_The problem:_ Each entry needs to be reproduced verbatim.

[Opening Task material section]

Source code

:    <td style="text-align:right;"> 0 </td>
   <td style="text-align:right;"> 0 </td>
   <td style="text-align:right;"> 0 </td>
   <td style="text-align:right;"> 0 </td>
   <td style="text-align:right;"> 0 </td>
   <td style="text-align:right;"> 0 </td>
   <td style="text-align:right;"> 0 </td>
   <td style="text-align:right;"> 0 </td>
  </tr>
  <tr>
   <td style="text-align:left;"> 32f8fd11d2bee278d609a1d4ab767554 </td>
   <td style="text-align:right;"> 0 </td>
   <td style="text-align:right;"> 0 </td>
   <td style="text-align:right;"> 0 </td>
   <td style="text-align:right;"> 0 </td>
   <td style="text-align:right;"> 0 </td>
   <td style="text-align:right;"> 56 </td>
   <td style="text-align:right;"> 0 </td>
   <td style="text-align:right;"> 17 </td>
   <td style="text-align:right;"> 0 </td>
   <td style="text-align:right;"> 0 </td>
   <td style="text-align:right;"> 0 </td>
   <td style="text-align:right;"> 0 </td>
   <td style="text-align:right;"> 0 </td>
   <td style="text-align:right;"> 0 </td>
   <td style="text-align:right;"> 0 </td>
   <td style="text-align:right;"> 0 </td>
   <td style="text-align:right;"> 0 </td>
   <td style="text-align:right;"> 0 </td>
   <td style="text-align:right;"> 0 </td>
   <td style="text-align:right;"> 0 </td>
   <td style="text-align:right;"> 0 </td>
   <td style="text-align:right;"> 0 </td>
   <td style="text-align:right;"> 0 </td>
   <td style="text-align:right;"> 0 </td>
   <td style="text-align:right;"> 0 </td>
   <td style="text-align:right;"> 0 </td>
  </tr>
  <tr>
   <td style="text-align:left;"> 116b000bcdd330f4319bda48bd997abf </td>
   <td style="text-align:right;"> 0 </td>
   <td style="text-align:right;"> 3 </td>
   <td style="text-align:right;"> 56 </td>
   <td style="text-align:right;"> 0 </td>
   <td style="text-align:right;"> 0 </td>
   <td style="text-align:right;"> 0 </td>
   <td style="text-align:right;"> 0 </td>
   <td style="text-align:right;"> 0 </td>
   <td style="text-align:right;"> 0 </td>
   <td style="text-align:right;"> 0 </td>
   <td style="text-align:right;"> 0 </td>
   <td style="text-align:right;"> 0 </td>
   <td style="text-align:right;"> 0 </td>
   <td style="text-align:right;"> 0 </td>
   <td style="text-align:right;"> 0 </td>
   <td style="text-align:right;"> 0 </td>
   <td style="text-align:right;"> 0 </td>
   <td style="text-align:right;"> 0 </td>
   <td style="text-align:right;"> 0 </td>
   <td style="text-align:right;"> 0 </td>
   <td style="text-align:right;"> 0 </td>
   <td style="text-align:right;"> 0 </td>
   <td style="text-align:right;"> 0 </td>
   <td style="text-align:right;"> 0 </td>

[Closing Task material section]

_Expected answer:_
Source code

:    <td style="text-align:right;"> 0 </td>
   <td style="text-align:right;"> 0 </td>
   <td style="text-align:right;"> 0 </td>
   <td style="text-align:right;"> 0 </td>
   <td style="text-align:right;"> 0 </td>
   <td style="text-align:right;"> 0 </td>
   <td style="text-align:right;"> 0 </td>
   <td style="text-align:right;"> 0 </td>
  </tr>
  <tr>
   <td style="text-align:left;"> 32f8fd11d2bee278d609a1d4ab767554 </td>
   <td style="text-align:right;"> 0 </td>
   <td style="text-align:right;"> 0 </td>
   <td style="text-align:right;"> 0 </td>
   <td style="text-align:right;"> 0 </td>
   <td style="text-align:right;"> 0 </td>
   <td style="text-align:right;"> 56 </td>
   <td style="text-align:right;"> 0 </td>
   <td style="text-align:right;"> 17 </td>
   <td style="text-align:right;"> 0 </td>
   <td style="text-align:right;"> 0 </td>
   <td style="text-align:right;"> 0 </td>
   <td style="text-align:right;"> 0 </td>
   <td style="text-align:right;"> 0 </td>
   <td style="text-align:right;"> 0 </td>
   <td style="text-align:right;"> 0 </td>
   <td style="text-align:right;"> 0 </td>
   <td style="text-align:right;"> 0 </td>
   <td style="text-align:right;"> 0 </td>
   <td style="text-align:right;"> 0 </td>
   <td style="text-align:right;"> 0 </td>
   <td style="text-align:right;"> 0 </td>
   <td style="text-align:right;"> 0 </td>
   <td style="text-align:right;"> 0 </td>
   <td style="text-align:right;"> 0 </td>
   <td style="text-align:right;"> 0 </td>
   <td style="text-align:right;"> 0 </td>
  </tr>
  <tr>
   <td style="text-align:left;"> 116b000bcdd330f4319bda48bd997abf </td>
   <td style="text-align:right;"> 0 </td>
   <td style="text-align:right;"> 3 </td>
   <td style="text-align:right;"> 56 </td>
   <td style="text-align:right;"> 0 </td>
   <td style="text-align:right;"> 0 </td>
   <td style="text-align:right;"> 0 </td>
   <td style="text-align:right;"> 0 </td>
   <td style="text-align:right;"> 0 </td>
   <td style="text-align:right;"> 0 </td>
   <td style="text-align:right;"> 0 </td>
   <td style="text-align:right;"> 0 </td>
   <td style="text-align:right;"> 0 </td>
   <td style="text-align:right;"> 0 </td>
   <td style="text-align:right;"> 0 </td>
   <td style="text-align:right;"> 0 </td>
   <td style="text-align:right;"> 0 </td>
   <td style="text-align:right;"> 0 </td>
   <td style="text-align:right;"> 0 </td>
   <td style="text-align:right;"> 0 </td>
   <td style="text-align:right;"> 0 </td>
   <td style="text-align:right;"> 0 </td>
   <td style="text-align:right;"> 0 </td>
   <td style="text-align:right;"> 0 </td>
   <td style="text-align:right;"> 0 </td>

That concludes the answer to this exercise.